LISTED RECORDS>
━━━

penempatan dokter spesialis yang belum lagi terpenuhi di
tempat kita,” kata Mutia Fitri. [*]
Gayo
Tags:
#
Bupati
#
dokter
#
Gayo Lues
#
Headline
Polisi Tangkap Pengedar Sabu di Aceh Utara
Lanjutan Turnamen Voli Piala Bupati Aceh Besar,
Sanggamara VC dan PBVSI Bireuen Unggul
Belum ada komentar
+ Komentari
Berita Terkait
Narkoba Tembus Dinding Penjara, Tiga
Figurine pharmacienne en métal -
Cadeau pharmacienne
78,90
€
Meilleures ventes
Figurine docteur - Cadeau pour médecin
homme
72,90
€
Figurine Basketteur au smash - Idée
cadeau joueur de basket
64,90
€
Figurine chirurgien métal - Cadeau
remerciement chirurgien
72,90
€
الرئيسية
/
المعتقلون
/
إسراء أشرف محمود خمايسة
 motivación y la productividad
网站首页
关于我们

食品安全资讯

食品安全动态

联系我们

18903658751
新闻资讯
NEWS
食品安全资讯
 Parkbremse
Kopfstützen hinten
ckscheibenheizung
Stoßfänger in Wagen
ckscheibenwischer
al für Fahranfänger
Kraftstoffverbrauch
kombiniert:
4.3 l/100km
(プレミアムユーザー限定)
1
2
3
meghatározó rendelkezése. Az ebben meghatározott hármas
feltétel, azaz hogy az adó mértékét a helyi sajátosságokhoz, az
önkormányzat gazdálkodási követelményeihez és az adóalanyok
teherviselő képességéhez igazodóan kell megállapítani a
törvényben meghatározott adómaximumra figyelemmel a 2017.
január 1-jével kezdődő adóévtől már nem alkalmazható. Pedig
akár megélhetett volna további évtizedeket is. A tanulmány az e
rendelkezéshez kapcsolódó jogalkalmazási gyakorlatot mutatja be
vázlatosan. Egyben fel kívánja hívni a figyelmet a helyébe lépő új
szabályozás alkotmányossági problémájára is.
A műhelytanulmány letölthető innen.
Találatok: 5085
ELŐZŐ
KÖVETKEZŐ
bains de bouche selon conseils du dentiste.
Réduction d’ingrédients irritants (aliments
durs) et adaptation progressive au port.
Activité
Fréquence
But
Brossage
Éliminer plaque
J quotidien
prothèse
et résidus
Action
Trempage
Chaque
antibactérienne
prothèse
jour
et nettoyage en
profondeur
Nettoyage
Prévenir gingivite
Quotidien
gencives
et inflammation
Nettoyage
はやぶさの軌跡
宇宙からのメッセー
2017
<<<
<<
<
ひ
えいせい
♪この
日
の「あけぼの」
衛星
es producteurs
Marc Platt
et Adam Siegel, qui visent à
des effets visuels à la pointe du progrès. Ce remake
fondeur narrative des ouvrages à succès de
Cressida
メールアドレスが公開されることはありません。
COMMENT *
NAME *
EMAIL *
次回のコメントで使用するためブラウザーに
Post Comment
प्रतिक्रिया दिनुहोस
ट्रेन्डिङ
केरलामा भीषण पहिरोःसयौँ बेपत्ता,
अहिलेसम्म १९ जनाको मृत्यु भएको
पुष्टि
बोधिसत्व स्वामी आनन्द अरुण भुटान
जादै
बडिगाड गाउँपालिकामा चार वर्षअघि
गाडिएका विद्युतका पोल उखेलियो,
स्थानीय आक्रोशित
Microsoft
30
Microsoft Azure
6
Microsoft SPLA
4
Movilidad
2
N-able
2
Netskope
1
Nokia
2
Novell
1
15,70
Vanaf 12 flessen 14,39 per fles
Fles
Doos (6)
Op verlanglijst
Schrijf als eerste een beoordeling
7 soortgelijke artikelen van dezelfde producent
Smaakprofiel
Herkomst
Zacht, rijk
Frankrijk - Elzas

━━━

WHAT THE EXERCISE ASKS> Rewrite the lines from the first one through the line containing "feltétel, azaz hogy", replacing "Figurine" with "Statuette" every time it occurs and changing nothing else.

OUTPUT OF THE EXERCISE>
penempatan dokter spesialis yang belum lagi terpenuhi di
tempat kita,” kata Mutia Fitri. [*]
Gayo
Tags:
#
Bupati
#
dokter
#
Gayo Lues
#
Headline
Polisi Tangkap Pengedar Sabu di Aceh Utara
Lanjutan Turnamen Voli Piala Bupati Aceh Besar,
Sanggamara VC dan PBVSI Bireuen Unggul
Belum ada komentar
+ Komentari
Berita Terkait
Narkoba Tembus Dinding Penjara, Tiga
Statuette pharmacienne en métal -
Cadeau pharmacienne
78,90
€
Meilleures ventes
Statuette docteur - Cadeau pour médecin
homme
72,90
€
Statuette Basketteur au smash - Idée
cadeau joueur de basket
64,90
€
Statuette chirurgien métal - Cadeau
remerciement chirurgien
72,90
€
الرئيسية
/
المعتقلون
/
إسراء أشرف محمود خمايسة
 motivación y la productividad
网站首页
关于我们

食品安全资讯

食品安全动态

联系我们

18903658751
新闻资讯
NEWS
食品安全资讯
 Parkbremse
Kopfstützen hinten
ckscheibenheizung
Stoßfänger in Wagen
ckscheibenwischer
al für Fahranfänger
Kraftstoffverbrauch
kombiniert:
4.3 l/100km
(プレミアムユーザー限定)
1
2
3
meghatározó rendelkezése. Az ebben meghatározott hármas
feltétel, azaz hogy az adó mértékét a helyi sajátosságokhoz, az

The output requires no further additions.